• **Plain-text document sources**
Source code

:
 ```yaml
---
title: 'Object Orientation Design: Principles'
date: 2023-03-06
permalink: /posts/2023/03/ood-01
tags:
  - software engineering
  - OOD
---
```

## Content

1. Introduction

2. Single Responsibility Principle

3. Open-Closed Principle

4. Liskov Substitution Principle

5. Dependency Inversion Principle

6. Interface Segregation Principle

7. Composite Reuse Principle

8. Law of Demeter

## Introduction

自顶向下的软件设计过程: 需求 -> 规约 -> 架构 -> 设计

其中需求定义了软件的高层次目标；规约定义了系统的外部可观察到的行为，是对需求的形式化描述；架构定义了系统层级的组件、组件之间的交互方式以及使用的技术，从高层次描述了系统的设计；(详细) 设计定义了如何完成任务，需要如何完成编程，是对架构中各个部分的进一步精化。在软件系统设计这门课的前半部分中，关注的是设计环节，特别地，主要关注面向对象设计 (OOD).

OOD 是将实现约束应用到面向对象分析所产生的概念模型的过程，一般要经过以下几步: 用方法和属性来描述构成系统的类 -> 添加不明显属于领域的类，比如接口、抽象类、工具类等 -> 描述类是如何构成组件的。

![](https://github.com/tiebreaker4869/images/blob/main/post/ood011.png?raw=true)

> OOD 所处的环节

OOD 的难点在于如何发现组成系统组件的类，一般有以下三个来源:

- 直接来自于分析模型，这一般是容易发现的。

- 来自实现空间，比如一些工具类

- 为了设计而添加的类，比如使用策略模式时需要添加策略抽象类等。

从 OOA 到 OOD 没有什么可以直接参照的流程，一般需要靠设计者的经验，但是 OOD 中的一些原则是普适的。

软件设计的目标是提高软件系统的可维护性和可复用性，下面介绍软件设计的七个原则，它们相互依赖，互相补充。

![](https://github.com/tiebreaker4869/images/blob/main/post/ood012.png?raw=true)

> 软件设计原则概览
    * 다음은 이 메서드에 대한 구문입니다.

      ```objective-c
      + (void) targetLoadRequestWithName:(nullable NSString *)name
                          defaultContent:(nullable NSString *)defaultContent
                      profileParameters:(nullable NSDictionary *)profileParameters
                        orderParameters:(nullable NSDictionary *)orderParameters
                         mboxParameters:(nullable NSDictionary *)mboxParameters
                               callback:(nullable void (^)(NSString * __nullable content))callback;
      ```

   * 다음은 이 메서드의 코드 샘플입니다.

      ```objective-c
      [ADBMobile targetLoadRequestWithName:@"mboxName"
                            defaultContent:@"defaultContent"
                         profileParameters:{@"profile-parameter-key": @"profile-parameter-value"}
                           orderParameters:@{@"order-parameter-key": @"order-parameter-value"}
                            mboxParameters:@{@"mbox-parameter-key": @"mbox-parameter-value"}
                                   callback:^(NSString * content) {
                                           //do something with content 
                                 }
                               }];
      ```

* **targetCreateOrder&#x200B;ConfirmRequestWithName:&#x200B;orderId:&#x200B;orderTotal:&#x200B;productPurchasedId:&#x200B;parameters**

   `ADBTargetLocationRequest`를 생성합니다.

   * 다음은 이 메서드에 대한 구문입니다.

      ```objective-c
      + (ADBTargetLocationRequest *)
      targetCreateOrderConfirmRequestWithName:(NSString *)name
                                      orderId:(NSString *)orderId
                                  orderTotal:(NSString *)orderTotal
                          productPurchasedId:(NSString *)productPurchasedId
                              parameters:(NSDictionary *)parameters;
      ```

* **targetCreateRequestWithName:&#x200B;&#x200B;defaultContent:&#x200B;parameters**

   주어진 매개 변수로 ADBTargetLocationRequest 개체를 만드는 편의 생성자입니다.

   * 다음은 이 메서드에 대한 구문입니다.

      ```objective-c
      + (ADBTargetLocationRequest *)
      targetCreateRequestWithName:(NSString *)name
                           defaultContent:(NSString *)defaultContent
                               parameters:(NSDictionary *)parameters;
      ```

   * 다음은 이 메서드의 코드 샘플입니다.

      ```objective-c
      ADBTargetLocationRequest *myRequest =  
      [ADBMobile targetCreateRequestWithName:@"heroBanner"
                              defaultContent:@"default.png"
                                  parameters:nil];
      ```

• **Work required**
Quote each line above in full, word for word.

• **Result**
Source code

:
 ```yaml
---
title: 'Object Orientation Design: Principles'
date: 2023-03-06
permalink: /posts/2023/03/ood-01
tags:
  - software engineering
  - OOD
---
```

## Content

1. Introduction

2. Single Responsibility Principle

3. Open-Closed Principle

4. Liskov Substitution Principle

5. Dependency Inversion Principle

6. Interface Segregation Principle

7. Composite Reuse Principle

8. Law of Demeter

## Introduction

自顶向下的软件设计过程: 需求 -> 规约 -> 架构 -> 设计

其中需求定义了软件的高层次目标；规约定义了系统的外部可观察到的行为，是对需求的形式化描述；架构定义了系统层级的组件、组件之间的交互方式以及使用的技术，从高层次描述了系统的设计；(详细) 设计定义了如何完成任务，需要如何完成编程，是对架构中各个部分的进一步精化。在软件系统设计这门课的前半部分中，关注的是设计环节，特别地，主要关注面向对象设计 (OOD).

OOD 是将实现约束应用到面向对象分析所产生的概念模型的过程，一般要经过以下几步: 用方法和属性来描述构成系统的类 -> 添加不明显属于领域的类，比如接口、抽象类、工具类等 -> 描述类是如何构成组件的。

![](https://github.com/tiebreaker4869/images/blob/main/post/ood011.png?raw=true)

> OOD 所处的环节

OOD 的难点在于如何发现组成系统组件的类，一般有以下三个来源:

- 直接来自于分析模型，这一般是容易发现的。

- 来自实现空间，比如一些工具类

- 为了设计而添加的类，比如使用策略模式时需要添加策略抽象类等。

从 OOA 到 OOD 没有什么可以直接参照的流程，一般需要靠设计者的经验，但是 OOD 中的一些原则是普适的。

软件设计的目标是提高软件系统的可维护性和可复用性，下面介绍软件设计的七个原则，它们相互依赖，互相补充。

![](https://github.com/tiebreaker4869/images/blob/main/post/ood012.png?raw=true)

> 软件设计原则概览
    * 다음은 이 메서드에 대한 구문입니다.

      ```objective-c
      + (void) targetLoadRequestWithName:(nullable NSString *)name
                          defaultContent:(nullable NSString *)defaultContent
                      profileParameters:(nullable NSDictionary *)profileParameters
                        orderParameters:(nullable NSDictionary *)orderParameters
                         mboxParameters:(nullable NSDictionary *)mboxParameters
                               callback:(nullable void (^)(NSString * __nullable content))callback;
      ```

   * 다음은 이 메서드의 코드 샘플입니다.

      ```objective-c
      [ADBMobile targetLoadRequestWithName:@"mboxName"
                            defaultContent:@"defaultContent"
                         profileParameters:{@"profile-parameter-key": @"profile-parameter-value"}
                           orderParameters:@{@"order-parameter-key": @"order-parameter-value"}
                            mboxParameters:@{@"mbox-parameter-key": @"mbox-parameter-value"}
                                   callback:^(NSString * content) {
                                           //do something with content 
                                 }
                               }];
      ```

* **targetCreateOrder&#x200B;ConfirmRequestWithName:&#x200B;orderId:&#x200B;orderTotal:&#x200B;productPurchasedId:&#x200B;parameters**

   `ADBTargetLocationRequest`를 생성합니다.

   * 다음은 이 메서드에 대한 구문입니다.

      ```objective-c
      + (ADBTargetLocationRequest *)
      targetCreateOrderConfirmRequestWithName:(NSString *)name
                                      orderId:(NSString *)orderId
                                  orderTotal:(NSString *)orderTotal
                          productPurchasedId:(NSString *)productPurchasedId
                              parameters:(NSDictionary *)parameters;
      ```

* **targetCreateRequestWithName:&#x200B;&#x200B;defaultContent:&#x200B;parameters**

   주어진 매개 변수로 ADBTargetLocationRequest 개체를 만드는 편의 생성자입니다.

   * 다음은 이 메서드에 대한 구문입니다.

      ```objective-c
      + (ADBTargetLocationRequest *)
      targetCreateRequestWithName:(NSString *)name
                           defaultContent:(NSString *)defaultContent
                               parameters:(NSDictionary *)parameters;
      ```

   * 다음은 이 메서드의 코드 샘플입니다.

      ```objective-c
      ADBTargetLocationRequest *myRequest =  
      [ADBMobile targetCreateRequestWithName:@"heroBanner"
                              defaultContent:@"default.png"
                                  parameters:nil];
      ```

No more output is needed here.